Killing America’s Weather IQ!
Description
In December 2025, the Trump administration announced plans to dismantle the National Center for Atmospheric Research (NCAR), one of the world’s most critical institutions for weather, climate, and atmospheric science. The decision, revealed publicly without warning to NCAR leadership, was justified by the White House as an effort to eliminate what it called “climate alarmism.” But scientists, lawmakers, and observers across the political spectrum argue the move is far less about science—and far more about politics.
NCAR, founded in 1960 and funded by the National Science Foundation, serves as the backbone of U.S. atmospheric research. It operates elite supercomputers, develops the world’s most widely used weather and climate models, pioneered lifesaving aviation wind-shear detection, revolutionized hurricane forecasting with GPS dropsondes, and provides real-time forecasting support for wildfire response and national defense. Thousands of researchers, universities, private companies, and federal agencies rely on its centralized resources—capabilities no single institution could replicate.
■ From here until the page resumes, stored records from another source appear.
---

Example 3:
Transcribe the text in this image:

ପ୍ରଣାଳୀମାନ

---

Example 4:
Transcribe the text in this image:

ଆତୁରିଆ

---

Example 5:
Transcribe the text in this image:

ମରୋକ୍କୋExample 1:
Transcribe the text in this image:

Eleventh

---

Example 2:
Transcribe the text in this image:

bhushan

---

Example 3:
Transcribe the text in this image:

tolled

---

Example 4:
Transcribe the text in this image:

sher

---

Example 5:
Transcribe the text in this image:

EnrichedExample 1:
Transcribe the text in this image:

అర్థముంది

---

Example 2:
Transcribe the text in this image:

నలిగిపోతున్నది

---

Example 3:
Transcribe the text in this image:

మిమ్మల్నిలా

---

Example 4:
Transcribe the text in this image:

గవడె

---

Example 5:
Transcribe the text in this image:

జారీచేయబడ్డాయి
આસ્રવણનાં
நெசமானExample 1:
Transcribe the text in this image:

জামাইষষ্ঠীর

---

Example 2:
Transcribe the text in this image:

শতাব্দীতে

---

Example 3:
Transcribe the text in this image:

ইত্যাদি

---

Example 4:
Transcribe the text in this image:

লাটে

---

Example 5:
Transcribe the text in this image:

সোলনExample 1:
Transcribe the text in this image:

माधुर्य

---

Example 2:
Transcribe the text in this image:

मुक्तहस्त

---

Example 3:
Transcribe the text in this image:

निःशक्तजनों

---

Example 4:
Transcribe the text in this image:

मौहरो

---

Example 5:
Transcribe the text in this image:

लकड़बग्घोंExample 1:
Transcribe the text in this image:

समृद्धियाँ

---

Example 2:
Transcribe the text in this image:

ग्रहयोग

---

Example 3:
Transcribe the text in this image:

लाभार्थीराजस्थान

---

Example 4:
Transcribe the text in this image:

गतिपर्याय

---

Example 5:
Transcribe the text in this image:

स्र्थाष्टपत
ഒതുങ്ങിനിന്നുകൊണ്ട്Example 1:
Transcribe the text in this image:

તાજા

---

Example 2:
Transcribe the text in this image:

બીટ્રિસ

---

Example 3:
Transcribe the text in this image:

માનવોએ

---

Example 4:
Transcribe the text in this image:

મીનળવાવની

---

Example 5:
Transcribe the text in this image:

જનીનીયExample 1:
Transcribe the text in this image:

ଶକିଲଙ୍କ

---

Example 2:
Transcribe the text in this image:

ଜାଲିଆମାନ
The administration’s announcement immediately sparked alarm. Scientists warn that dismantling NCAR would set U.S. weather and climate research back by decades, degrading forecast accuracy for hurricanes, floods, tornadoes, wildfires, and extreme cold—at a time when climate-driven extremes are intensifying. Aviation safety systems, wildfire prediction tools, military forecasting operations, and global research collaborations would all be weakened. Economically, the loss would ripple through Colorado and beyond, damaging industries like insurance, aviation, and energy that depend on reliable forecasts.
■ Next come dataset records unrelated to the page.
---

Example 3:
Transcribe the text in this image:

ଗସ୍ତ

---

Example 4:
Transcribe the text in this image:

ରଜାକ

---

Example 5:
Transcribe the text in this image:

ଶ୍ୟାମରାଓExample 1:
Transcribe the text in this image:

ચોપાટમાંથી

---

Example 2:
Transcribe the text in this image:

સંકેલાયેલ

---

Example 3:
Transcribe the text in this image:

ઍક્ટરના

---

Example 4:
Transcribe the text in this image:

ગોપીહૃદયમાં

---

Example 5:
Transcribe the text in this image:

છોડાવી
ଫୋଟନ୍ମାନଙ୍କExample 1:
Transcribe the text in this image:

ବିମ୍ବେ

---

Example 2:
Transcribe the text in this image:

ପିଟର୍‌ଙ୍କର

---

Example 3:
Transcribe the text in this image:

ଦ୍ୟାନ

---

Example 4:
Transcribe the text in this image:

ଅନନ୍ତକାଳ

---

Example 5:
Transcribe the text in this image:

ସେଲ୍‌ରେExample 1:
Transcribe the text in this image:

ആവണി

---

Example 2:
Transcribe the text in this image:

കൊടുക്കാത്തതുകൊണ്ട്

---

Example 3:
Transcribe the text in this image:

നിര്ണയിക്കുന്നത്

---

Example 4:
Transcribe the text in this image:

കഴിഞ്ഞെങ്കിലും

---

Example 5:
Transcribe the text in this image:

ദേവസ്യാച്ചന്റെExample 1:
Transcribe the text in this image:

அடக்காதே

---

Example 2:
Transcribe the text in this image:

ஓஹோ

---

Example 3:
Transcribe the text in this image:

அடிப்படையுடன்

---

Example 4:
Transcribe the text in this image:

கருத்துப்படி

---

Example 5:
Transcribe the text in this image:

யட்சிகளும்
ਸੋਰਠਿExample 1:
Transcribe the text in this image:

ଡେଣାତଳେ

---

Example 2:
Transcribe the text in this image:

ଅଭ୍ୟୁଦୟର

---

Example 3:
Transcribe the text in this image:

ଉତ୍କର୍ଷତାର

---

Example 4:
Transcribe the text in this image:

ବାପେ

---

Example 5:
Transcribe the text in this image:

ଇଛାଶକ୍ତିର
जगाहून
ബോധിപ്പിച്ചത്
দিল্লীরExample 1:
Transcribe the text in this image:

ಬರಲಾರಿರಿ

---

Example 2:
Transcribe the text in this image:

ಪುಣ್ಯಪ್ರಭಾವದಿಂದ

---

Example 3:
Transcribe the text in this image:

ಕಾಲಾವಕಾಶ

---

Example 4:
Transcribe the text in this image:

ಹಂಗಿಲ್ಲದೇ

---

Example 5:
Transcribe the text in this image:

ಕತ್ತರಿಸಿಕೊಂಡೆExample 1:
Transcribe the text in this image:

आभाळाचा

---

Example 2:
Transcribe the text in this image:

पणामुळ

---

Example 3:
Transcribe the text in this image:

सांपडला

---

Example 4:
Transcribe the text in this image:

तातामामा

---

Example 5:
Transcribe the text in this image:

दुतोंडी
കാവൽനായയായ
Beyond the official rhetoric, many believe the move is politically retaliatory. The decision came amid a highly publicized feud between President Trump and Colorado Governor Jared Polis over the imprisonment of former county election official Tina Peters. It also coincided with the cancellation of over $100 million in federal grants to Colorado. Colorado’s congressional delegation has openly called the NCAR action dangerous and punitive, framing it as an attempt to punish the state rather than reform science.
The NCAR announcement fits into a broader pattern of actions undermining U.S. science: deep funding cuts to federal research agencies, mass departures of government scientists, removal of scientific data from public websites, and increasing pressure on universities to shift away from climate research. Graduate programs are shrinking, long-term projects are failing, and scientists describe a shift from advancing discovery to simply trying to preserve what still exists.
The response has been swift and fierce. Hundreds protested in Boulder, joined by elected officials and researchers, emphasizing the irony that the announcement came during an extreme wind event when NCAR’s models were actively protecting lives. Colorado lawmakers are pursuing legislative and legal avenues to block the dismantling, while the scientific community has spoken with near-universal condemnation—warning that losing NCAR doesn’t just hurt science, it endangers public safety and national security.
At its core, this is more than a budget fight or a political feud. It’s a reckoning over whether evidence-based science remains a pillar of American decision-making—or whether one of the nation’s most vital scientific institutions can be dismantled at the stroke of a political pen.